Dennis Bond

Personal information
- Full name: Dennis Joseph Thomas Bond
- Date of birth: 17 March 1947
- Place of birth: Walthamstow, England
- Date of death: 2 March 2025 (aged 77)
- Height: 5 ft 7 in (1.70 m)
- Position: Midfielder

Senior career*
- Years: Team / Apps / (Gls)
- 1964–1966: Watford / 93 / (17)
- 1967–1970: Tottenham Hotspur / 23 / (1)
- 1970–1972: Charlton Athletic / 75 / (3)
- 1972–1977: Watford / 179 / (21)
- Total:  / 370 / (42)

= Dennis Bond =

English footballer (1947–2025)

Dennis Joseph Thomas Bond (17 March 1947 – 2 March 2025) was an English professional footballer who played as a midfielder for Watford, Tottenham Hotspur, Charlton Athletic and represented England at School and Youth level.

==Career==
Bond joined Watford as an apprentice in March 1964. The midfielder made 93 appearances and scored 17 goals between 1964 and 1967 in his first spell with the Hornets. He joined Tottenham Hotspur in March 1967 in a then record £30,000 transfer deal for the Hertfordshire club. Bond, a skilful and neat passer of the ball featured in 27 matches and found the net once in all competitions. The highlight of his White Hart Lane career was when he featured in a European Cup Winners' Cup match against Olympique Lyonnais in December 1967. In October 1970 he transferred to Charlton Athletic where he went on to make a further 75 appearances and netted three goals.

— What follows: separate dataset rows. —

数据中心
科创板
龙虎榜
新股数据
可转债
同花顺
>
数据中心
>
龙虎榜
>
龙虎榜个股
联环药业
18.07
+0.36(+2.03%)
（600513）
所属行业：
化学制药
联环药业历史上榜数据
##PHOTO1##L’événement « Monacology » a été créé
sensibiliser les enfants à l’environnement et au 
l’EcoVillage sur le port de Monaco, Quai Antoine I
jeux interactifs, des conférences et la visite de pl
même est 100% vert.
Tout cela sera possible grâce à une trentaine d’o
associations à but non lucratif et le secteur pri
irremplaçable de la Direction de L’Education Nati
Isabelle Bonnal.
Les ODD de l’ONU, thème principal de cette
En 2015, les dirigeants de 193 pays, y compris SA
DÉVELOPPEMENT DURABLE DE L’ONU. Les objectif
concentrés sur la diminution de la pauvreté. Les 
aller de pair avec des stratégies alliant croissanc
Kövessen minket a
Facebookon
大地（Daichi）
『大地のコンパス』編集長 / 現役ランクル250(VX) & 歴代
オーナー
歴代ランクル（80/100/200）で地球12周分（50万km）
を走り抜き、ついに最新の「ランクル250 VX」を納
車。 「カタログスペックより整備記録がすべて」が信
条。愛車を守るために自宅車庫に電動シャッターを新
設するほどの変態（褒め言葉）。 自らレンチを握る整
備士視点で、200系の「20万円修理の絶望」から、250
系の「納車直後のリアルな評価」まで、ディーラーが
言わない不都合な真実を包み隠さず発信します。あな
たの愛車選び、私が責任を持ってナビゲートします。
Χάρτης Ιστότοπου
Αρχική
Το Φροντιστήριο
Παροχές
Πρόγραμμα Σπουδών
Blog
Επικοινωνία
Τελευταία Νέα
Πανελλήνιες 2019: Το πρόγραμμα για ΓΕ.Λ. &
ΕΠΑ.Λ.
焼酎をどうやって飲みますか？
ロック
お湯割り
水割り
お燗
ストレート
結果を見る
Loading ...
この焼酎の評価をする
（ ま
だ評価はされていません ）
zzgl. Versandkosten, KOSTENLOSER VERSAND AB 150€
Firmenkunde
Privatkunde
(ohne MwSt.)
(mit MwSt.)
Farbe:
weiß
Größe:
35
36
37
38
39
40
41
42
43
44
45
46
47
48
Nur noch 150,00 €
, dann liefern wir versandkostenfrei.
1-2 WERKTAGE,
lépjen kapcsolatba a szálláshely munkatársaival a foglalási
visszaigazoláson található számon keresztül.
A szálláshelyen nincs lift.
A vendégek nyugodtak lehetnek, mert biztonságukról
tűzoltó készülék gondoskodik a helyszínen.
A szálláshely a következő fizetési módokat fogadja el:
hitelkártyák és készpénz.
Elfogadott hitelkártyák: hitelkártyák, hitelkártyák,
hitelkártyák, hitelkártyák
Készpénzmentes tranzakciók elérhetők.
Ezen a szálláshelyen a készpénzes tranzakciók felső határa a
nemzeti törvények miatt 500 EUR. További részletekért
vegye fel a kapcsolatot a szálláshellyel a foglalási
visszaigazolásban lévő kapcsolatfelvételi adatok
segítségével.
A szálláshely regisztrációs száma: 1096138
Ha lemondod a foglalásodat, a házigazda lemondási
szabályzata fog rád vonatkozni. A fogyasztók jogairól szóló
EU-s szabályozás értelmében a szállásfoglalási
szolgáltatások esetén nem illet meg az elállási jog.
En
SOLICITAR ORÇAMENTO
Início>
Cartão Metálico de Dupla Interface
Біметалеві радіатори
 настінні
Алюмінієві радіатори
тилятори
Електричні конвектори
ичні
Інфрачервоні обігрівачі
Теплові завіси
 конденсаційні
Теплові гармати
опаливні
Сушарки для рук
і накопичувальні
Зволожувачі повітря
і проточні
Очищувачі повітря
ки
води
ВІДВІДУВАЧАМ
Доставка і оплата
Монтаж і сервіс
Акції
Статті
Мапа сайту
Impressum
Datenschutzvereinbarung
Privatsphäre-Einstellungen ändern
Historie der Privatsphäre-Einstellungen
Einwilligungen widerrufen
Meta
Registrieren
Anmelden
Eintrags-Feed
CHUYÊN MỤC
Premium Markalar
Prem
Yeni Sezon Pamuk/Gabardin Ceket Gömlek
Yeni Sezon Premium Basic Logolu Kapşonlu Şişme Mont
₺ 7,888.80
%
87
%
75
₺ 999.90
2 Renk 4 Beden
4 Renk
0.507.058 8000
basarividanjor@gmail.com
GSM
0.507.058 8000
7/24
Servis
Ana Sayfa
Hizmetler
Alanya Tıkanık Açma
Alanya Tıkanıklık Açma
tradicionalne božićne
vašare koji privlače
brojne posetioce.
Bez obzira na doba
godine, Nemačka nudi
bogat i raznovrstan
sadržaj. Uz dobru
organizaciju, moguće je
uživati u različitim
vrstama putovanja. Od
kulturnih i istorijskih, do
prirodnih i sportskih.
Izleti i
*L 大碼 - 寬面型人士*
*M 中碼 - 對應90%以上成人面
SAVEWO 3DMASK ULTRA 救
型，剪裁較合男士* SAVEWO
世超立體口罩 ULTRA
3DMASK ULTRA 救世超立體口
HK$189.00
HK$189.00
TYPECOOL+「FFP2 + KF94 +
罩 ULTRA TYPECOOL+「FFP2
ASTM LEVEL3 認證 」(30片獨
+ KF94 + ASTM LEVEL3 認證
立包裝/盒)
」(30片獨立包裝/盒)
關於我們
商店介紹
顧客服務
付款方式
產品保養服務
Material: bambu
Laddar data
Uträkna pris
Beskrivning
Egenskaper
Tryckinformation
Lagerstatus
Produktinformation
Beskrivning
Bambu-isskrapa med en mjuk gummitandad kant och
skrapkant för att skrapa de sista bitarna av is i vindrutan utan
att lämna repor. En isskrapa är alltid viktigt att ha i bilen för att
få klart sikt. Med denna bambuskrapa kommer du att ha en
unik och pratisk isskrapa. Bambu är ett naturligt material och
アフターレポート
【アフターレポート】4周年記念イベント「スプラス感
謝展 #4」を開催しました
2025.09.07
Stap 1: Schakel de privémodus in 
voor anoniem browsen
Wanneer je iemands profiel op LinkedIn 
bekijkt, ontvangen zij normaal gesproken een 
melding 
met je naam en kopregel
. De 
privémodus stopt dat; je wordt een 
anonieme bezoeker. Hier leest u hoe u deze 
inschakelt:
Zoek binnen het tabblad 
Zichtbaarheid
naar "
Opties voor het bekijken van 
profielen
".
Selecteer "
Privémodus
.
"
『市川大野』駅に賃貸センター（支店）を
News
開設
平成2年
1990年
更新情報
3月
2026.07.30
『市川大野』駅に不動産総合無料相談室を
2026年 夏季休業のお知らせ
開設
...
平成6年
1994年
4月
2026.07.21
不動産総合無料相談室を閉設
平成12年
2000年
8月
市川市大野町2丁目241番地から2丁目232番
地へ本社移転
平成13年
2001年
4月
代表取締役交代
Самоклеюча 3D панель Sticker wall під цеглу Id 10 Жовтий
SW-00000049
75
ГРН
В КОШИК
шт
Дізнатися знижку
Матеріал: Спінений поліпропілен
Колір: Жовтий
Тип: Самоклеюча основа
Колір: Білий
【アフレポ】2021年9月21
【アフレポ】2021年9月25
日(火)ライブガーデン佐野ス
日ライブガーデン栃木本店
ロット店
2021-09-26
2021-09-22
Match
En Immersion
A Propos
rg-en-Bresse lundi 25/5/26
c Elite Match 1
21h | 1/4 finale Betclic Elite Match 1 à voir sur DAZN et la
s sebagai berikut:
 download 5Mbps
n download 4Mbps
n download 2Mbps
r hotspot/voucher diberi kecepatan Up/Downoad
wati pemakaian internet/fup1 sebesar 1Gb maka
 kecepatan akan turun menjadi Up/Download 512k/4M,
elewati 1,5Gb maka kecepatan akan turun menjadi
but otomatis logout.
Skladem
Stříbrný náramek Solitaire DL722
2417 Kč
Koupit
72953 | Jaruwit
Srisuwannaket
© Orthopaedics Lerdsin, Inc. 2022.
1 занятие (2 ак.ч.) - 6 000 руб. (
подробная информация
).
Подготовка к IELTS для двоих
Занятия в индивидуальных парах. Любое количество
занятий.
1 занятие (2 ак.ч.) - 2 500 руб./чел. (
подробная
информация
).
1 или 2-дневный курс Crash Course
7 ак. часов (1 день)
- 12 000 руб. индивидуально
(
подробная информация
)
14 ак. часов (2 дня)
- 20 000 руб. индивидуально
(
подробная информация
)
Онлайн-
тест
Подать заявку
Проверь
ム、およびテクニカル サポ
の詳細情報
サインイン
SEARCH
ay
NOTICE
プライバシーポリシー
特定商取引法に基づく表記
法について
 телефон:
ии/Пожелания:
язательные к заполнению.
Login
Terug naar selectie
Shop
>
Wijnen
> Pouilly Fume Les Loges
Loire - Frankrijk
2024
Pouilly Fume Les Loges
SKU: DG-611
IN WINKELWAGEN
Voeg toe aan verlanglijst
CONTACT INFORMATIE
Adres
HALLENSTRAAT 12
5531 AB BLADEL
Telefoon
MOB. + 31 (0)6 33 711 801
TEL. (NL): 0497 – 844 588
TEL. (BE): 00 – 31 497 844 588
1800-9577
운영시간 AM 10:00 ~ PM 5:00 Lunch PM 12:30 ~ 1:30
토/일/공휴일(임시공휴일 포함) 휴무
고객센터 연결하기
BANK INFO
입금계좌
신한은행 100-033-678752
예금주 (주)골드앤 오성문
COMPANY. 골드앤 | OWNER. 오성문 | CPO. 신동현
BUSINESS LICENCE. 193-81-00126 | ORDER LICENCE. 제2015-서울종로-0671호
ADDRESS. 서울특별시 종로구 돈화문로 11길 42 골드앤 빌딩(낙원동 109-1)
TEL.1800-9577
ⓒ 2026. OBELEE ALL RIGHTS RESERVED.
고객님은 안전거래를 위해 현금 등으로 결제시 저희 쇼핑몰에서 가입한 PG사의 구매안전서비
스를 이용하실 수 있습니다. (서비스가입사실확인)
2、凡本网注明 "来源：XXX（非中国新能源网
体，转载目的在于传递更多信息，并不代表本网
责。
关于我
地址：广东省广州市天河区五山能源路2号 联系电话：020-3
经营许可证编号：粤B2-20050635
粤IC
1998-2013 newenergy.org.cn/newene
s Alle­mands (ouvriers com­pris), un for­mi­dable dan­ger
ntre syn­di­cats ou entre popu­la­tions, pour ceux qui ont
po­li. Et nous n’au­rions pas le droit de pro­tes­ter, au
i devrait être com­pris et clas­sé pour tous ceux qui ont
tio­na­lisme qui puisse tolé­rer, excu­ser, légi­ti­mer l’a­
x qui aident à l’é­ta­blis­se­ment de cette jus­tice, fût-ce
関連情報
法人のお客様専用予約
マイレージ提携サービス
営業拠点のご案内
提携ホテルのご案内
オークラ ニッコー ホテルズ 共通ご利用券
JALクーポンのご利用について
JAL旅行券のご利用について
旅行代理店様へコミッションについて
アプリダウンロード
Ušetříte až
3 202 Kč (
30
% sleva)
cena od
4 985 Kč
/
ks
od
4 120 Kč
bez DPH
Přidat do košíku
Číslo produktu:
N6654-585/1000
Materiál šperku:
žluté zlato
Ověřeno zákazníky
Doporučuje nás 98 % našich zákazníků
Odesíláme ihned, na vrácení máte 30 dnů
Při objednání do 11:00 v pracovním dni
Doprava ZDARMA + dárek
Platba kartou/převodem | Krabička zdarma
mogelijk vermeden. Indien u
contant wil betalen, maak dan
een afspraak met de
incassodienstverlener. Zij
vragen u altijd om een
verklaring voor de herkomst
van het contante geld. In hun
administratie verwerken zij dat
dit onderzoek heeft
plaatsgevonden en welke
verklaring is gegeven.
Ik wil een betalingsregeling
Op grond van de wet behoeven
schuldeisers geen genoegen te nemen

Bond returned to Watford in February 1973, initially on loan. He played 179 matches and scored on 21 occasions in his second spell with the club. After leaving Watford in 1978, Bond played Non-league football for Dagenham, Highfield Sports, Boreham Wood and Waltham Abbey.

==Death==
Dennis Bond died on 2 March 2025, at the age of 77.